O Fisco Estadual, então, deve extrair o ICMS do montante do Simples Nacional, tendo como norte as regras de cálculo previstas na LC nº 123/06, e não as regras previstas para o regime de apuração normal, na forma do art. 35:
Art. 35. Aplicam-se aos impostos e contribuições devidos pela microempresa e pela empresa de pequeno porte, inscritas no Simples Nacional, as normas relativas aos juros e multa de mora e de ofício previstas para o imposto de renda, inclusive, quando for o caso, em relação ao ICMS e ao ISS.
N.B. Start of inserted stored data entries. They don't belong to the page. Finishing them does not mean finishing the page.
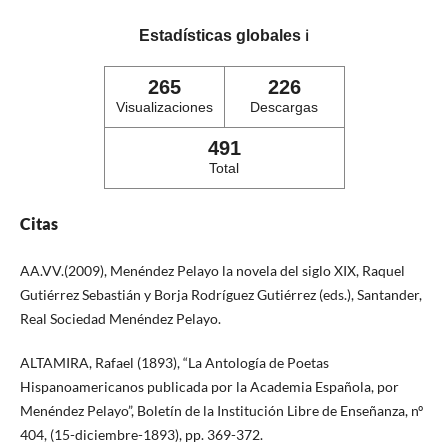
Estadísticas globales
ℹ️
265
226
Visualizaciones
Descargas
491
Total
Citas
AA.VV.(2009), Menéndez Pelayo la novela del siglo XIX, Raquel
Gutiérrez Sebastián y Borja Rodríguez Gutiérrez (eds.), Santander,
Real Sociedad Menéndez Pelayo.
ALTAMIRA, Rafael (1893), “La Antología de Poetas
Hispanoamericanos publicada por la Academia Española, por
Menéndez Pelayo”, Boletín de la Institución Libre de Enseñanza, nº
404, (15-diciembre-1893), pp. 369-372.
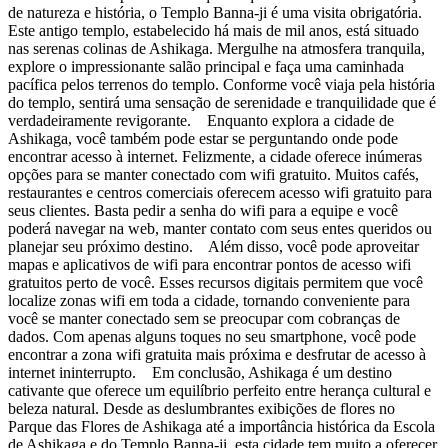
de natureza e história, o Templo Banna-ji é uma visita obrigatória.
Este antigo templo, estabelecido há mais de mil anos, está situado
nas serenas colinas de Ashikaga. Mergulhe na atmosfera tranquila,
explore o impressionante salão principal e faça uma caminhada
pacífica pelos terrenos do templo. Conforme você viaja pela história
do templo, sentirá uma sensação de serenidade e tranquilidade que é
verdadeiramente revigorante. Enquanto explora a cidade de
Ashikaga, você também pode estar se perguntando onde pode
encontrar acesso à internet. Felizmente, a cidade oferece inúmeras
opções para se manter conectado com wifi gratuito. Muitos cafés,
restaurantes e centros comerciais oferecem acesso wifi gratuito para
seus clientes. Basta pedir a senha do wifi para a equipe e você
poderá navegar na web, manter contato com seus entes queridos ou
planejar seu próximo destino. Além disso, você pode aproveitar
mapas e aplicativos de wifi para encontrar pontos de acesso wifi
gratuitos perto de você. Esses recursos digitais permitem que você
localize zonas wifi em toda a cidade, tornando conveniente para
você se manter conectado sem se preocupar com cobranças de
dados. Com apenas alguns toques no seu smartphone, você pode
encontrar a zona wifi gratuita mais próxima e desfrutar de acesso à
internet ininterrupto. Em conclusão, Ashikaga é um destino
cativante que oferece um equilíbrio perfeito entre herança cultural e
beleza natural. Desde as deslumbrantes exibições de flores no
Parque das Flores de Ashikaga até a importância histórica da Escola
de Ashikaga e do Templo Banna-ji, esta cidade tem muito a oferecer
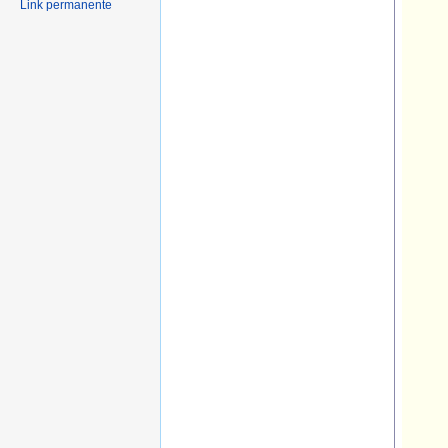
Link permanente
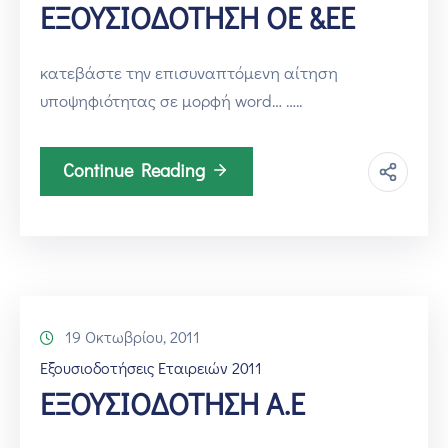
ΕΞΟΥΣΙΟΔΟΤΗΣΗ ΟΕ &ΕΕ
κατεβάστε την επισυναπτόμενη αίτηση
υποψηφιότητας σε μορφή word… …..
Continue Reading
19 Οκτωβρίου, 2011
Εξουσιοδοτήσεις Εταιρειών 2011
ΕΞΟΥΣΙΟΔΟΤΗΣΗ Α.Ε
Ou seja, a legislação específica sujeita as ME e EPP às penalidades previstas na Lei nº 9.430/96 (IR), inclusive para lançamentos relacionados ao ICMS, o que deve ser observado pela autoridade fiscal quando da lavratura do auto de infração. Tal orientação já foi adotada no âmbito do CERF:
ICMS. SIMPLES NACIONAL. AUTO DE INFRAÇÃO. 1) LANÇAMENTO DE OFÍCIO ANTES DA EXCLUSÃO DO SIMPLES. POSSIBILIDADE. (…) 4) PENALIDADE. PERCENTUAL. CABIMENTO. 1) A exclusão do regime do Simples Nacional não é condicionante para o lançamento de ofício pelo Fisco Estadual, conforme dispõe o art. 33 da LC nº 123/06. (…). 4) A comprovação da conduta dolosa do contribuinte enseja a aplicação da penalidade de 150% prevista no art. 44, I, c/c §1º, Lei nº 9.430/96 (IR), com base no art. 35 da LC nº 123/06. (CERF,  Recurso Voluntário nº 015/2015, Processo nº 28730.018810/2013, 06/10/2015).
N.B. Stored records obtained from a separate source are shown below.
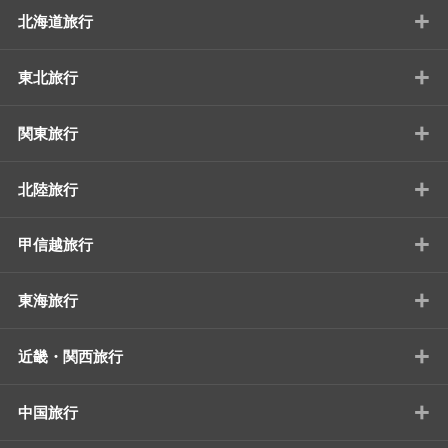
+
北海道旅行
+
東北旅行
+
関東旅行
+
北陸旅行
+
甲信越旅行
+
東海旅行
+
近畿・関西旅行
+
中国旅行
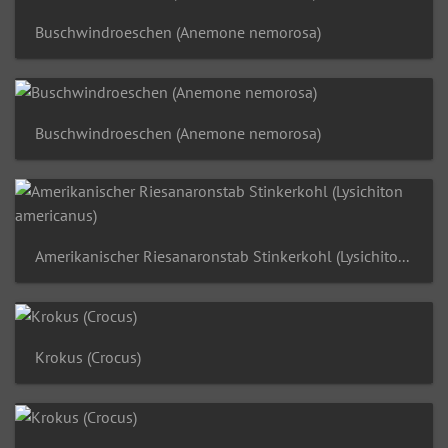
Buschwindroeschen (Anemone nemorosa)
Buschwindroeschen (Anemone nemorosa)
Amerikanischer Riesanaronstab Stinkerkohl (Lysichiton americanus)
Krokus (Crocus)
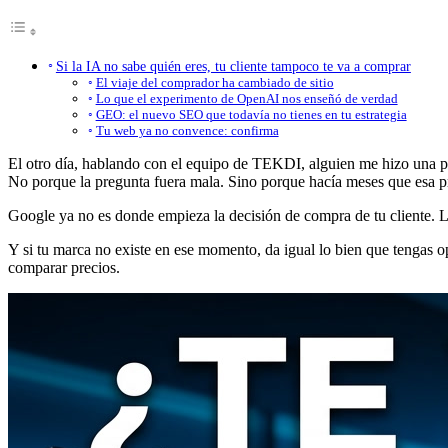
Si la IA no sabe quién eres, tu cliente tampoco te va a comprar
El viaje del comprador ha cambiado de sitio
Lo que el experimento de OpenAI nos enseñó de verdad
GEO: el nuevo SEO que todavía no tienes en tu estrategia
Tu web ya no convence: confirma
El otro día, hablando con el equipo de TEKDI, alguien me hizo una 
No porque la pregunta fuera mala. Sino porque hacía meses que esa pr
Google ya no es donde empieza la decisión de compra de tu cliente. L
Y si tu marca no existe en ese momento, da igual lo bien que tengas 
comparar precios.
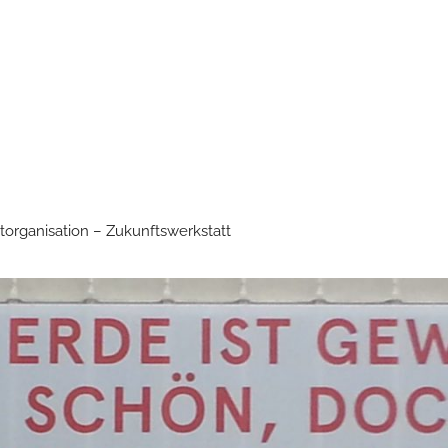
torganisation – Zukunftswerkstatt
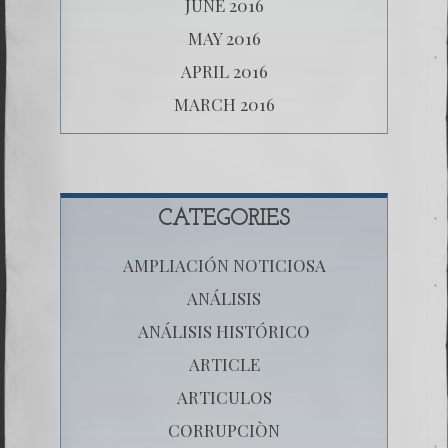
JUNE 2016
MAY 2016
APRIL 2016
MARCH 2016
CATEGORIES
AMPLIACIÓN NOTICIOSA
ANÁLISIS
ANÁLISIS HISTÓRICO
ARTICLE
ARTICULOS
CORRUPCIÒN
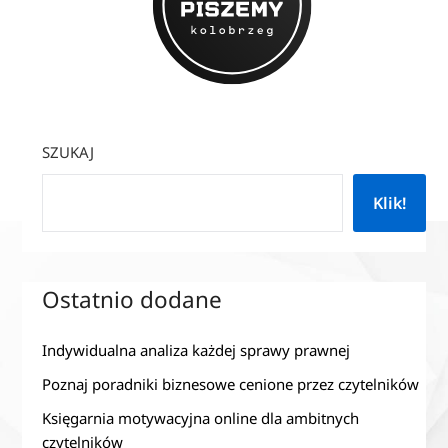
SZUKAJ
Klik!
Ostatnio dodane
Indywidualna analiza każdej sprawy prawnej
Poznaj poradniki biznesowe cenione przez czytelników
Księgarnia motywacyjna online dla ambitnych
czytelników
Assim, por todo o exposto e por tudo que dos autos consta, voto pelo conhecimento do recurso de ofício, rejeitar as preliminares, e negar-lhe provimento, para manter a Decisão de n.º 108/2016-JUPAF, julgando a ação fiscal nula por vício formal (art. 173, II, CTN), devendo-se realizar novo lançamento com a capitulação adequada (LC nº 123/06), com os respectivos reflexos no cálculo do lançamento de ofício, inclusive quanto às penalidades.
É o voto.
Sala de seções do Conselho Estadual de Recursos Fiscais em 23/03/2017.